-- Material to process follows --

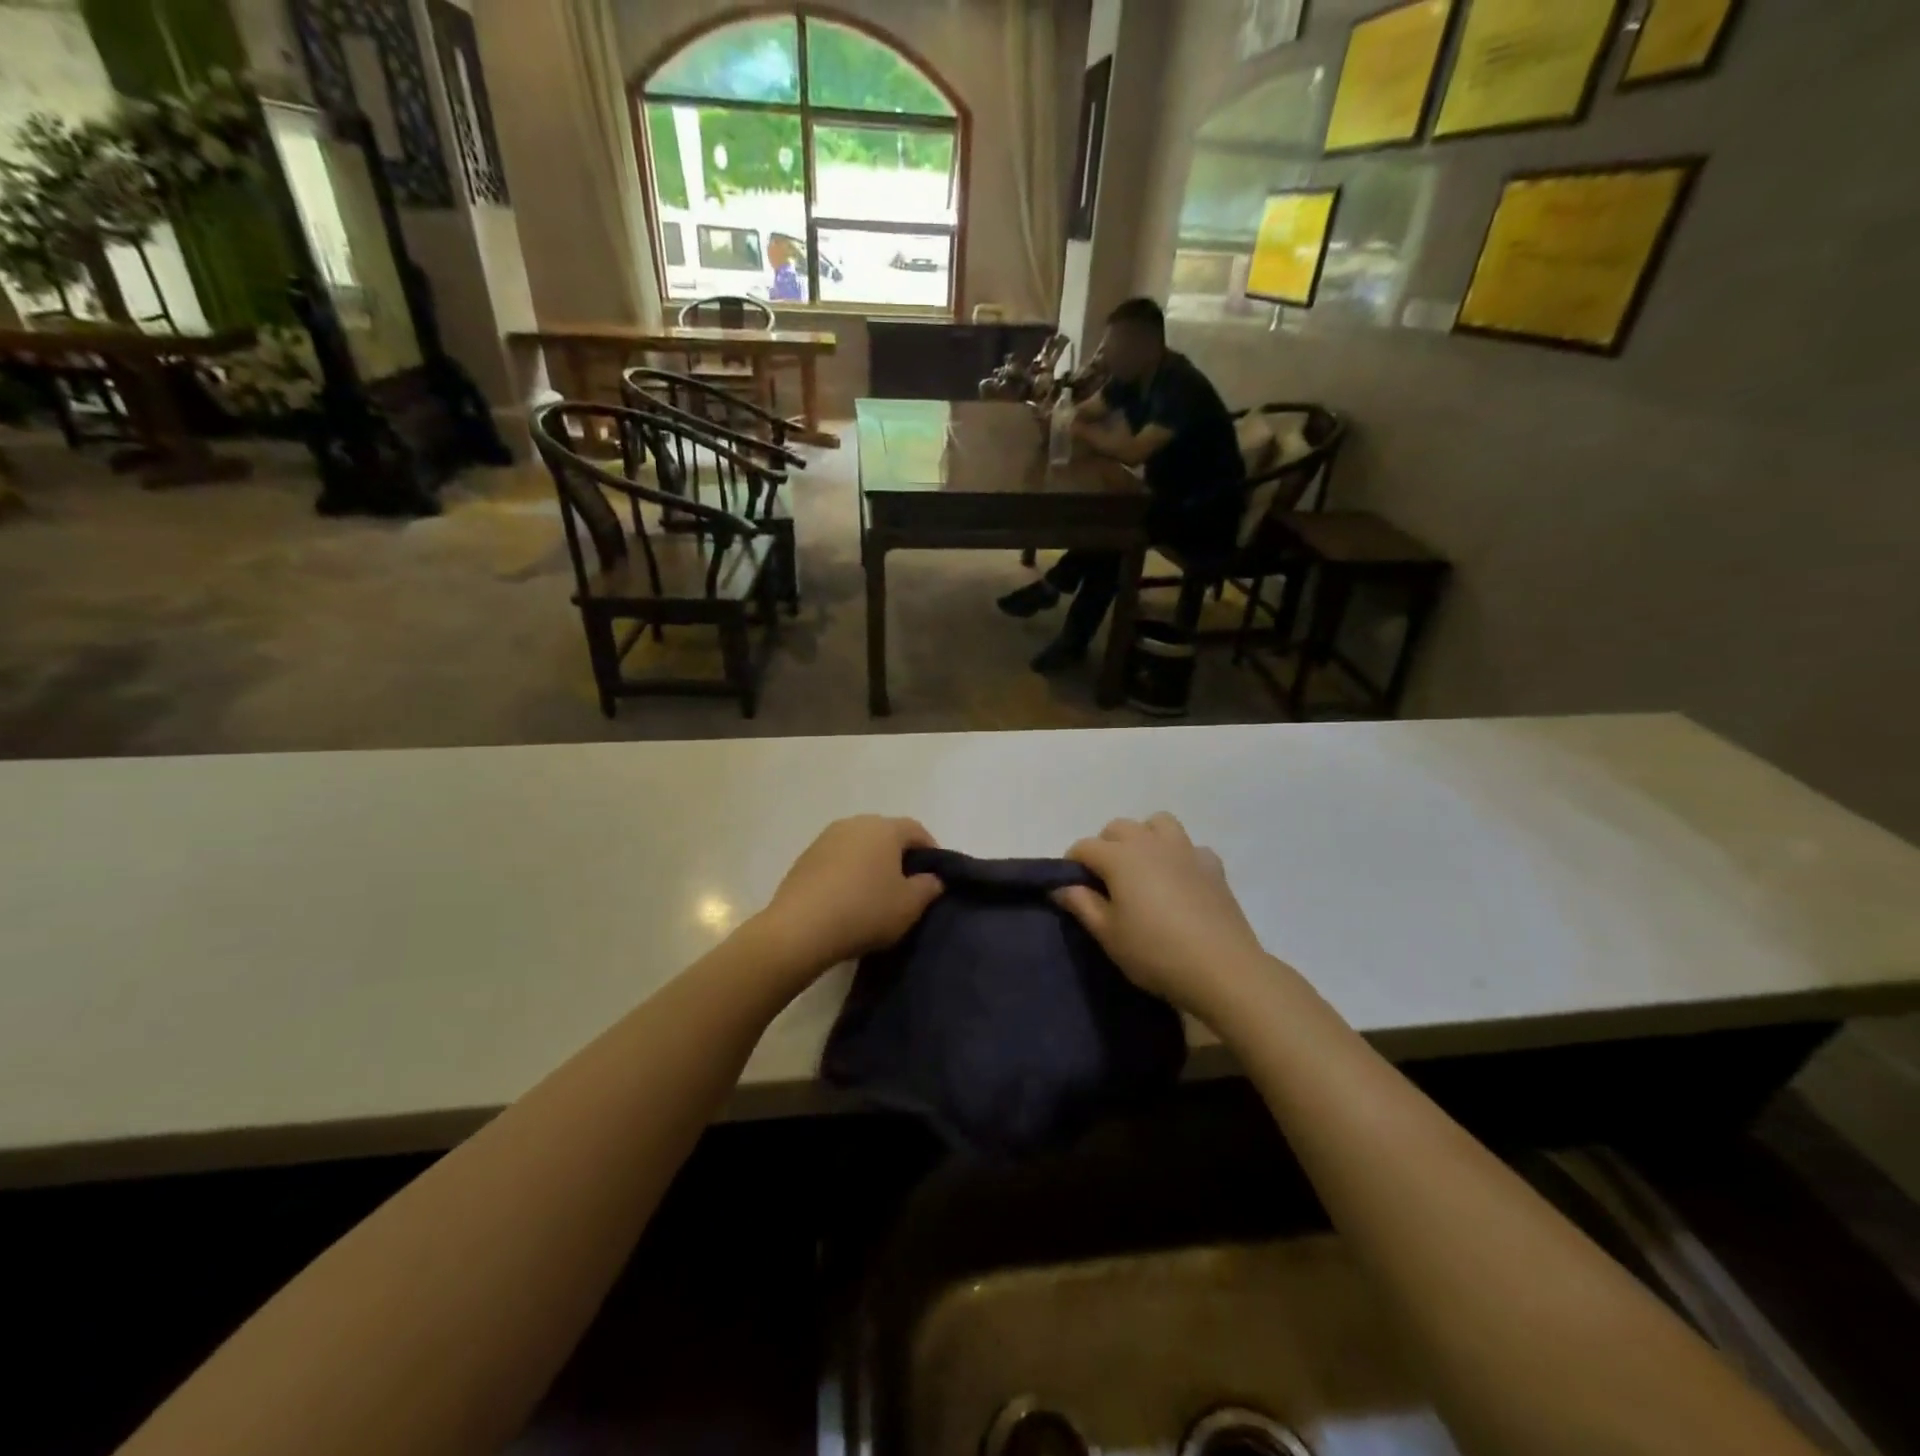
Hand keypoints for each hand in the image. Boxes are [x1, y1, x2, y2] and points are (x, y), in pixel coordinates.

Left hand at [759, 816, 943, 972]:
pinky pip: (837, 859)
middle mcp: (855, 824)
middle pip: (886, 834)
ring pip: (859, 845)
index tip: (935, 875)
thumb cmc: (865, 911)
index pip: (916, 830)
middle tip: (907, 884)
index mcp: (884, 829)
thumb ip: (929, 888)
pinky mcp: (805, 857)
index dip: (930, 850)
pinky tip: (847, 899)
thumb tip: (933, 878)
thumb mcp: (909, 906)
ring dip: (871, 863)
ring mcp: (826, 838)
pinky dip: (847, 872)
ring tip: (875, 893)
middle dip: (899, 855)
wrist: (800, 929)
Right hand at [1054, 813, 1267, 1015]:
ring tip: (1142, 868)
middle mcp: (1150, 843)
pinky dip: (1179, 856)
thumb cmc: (1155, 952)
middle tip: (1105, 880)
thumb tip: (1062, 886)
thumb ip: (1082, 905)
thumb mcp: (1108, 934)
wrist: (1222, 969)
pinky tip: (1179, 880)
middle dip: (1105, 845)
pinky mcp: (1212, 866)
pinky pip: (1190, 847)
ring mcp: (1185, 850)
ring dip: (1144, 837)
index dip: (1072, 863)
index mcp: (1120, 857)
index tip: (1071, 887)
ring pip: (1158, 823)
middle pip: (1119, 827)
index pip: (1085, 846)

-- Material to process concluded --

Look through the lines above and collect those with the word "hand".

Hand keypoints for each hand in the image. Boxes are [x1, y1, x2, y2] and points are (x, y), in pixel coordinates.
Left hand at [759, 816, 943, 972]:
Right hand at [1054, 813, 1267, 1015]:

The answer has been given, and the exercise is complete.